Virtual Environments: A New Approach to Doing Science

Rick Stevens
Mathematics and Computer Science Division
Argonne National Laboratory

The emergence of virtual reality technology has introduced an exciting new approach to scientific research and development. Virtual reality environments such as the CAVE (Cave Automatic Virtual Environment) are allowing researchers to conduct three-dimensional simulations---to go "inside" experimental data and interact with results computed on high-performance supercomputers. Current applications include drug design, simulation of the casting process for car and aircraft parts, and modeling of combustion within commercial boilers. In the future, collaborative virtual laboratories may enable distributed scientific research groups to share unique large-scale experimental facilities such as accelerators, electron microscopes, and light sources. Using emerging high-speed networks like those being developed as part of the I-WAY (International Wide Area Network) project, researchers in different locations will be able to collaborate naturally and effectively over rich virtual environments that support audio, video, and gesture capabilities.
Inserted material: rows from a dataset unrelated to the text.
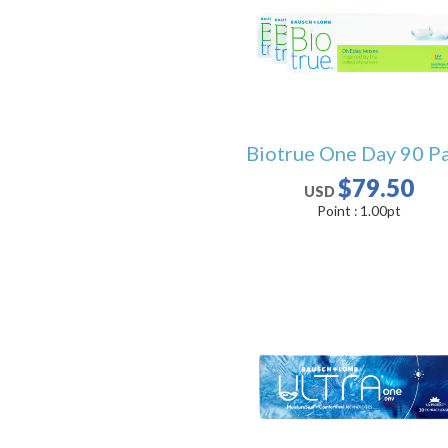
Biotrue One Day 90 P
$79.50
USD
Point :
1.00
pt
Through telescience technology, researchers also may remotely control operations in deep-sea exploratory submarines, space shuttles, and nuclear reactors. Virtual environments present significant technological challenges, but the rewards are clear: new insight; faster understanding of complex, multidimensional phenomena; and increased scientific productivity. Noteworthy examples are the I-WAY project, which focuses on mechanisms to link supercomputers and advanced visualization environments via asynchronous transfer
mode; and the LabSpace project, exploring electronic virtual laboratories to support remote operation and control of scientific experiments.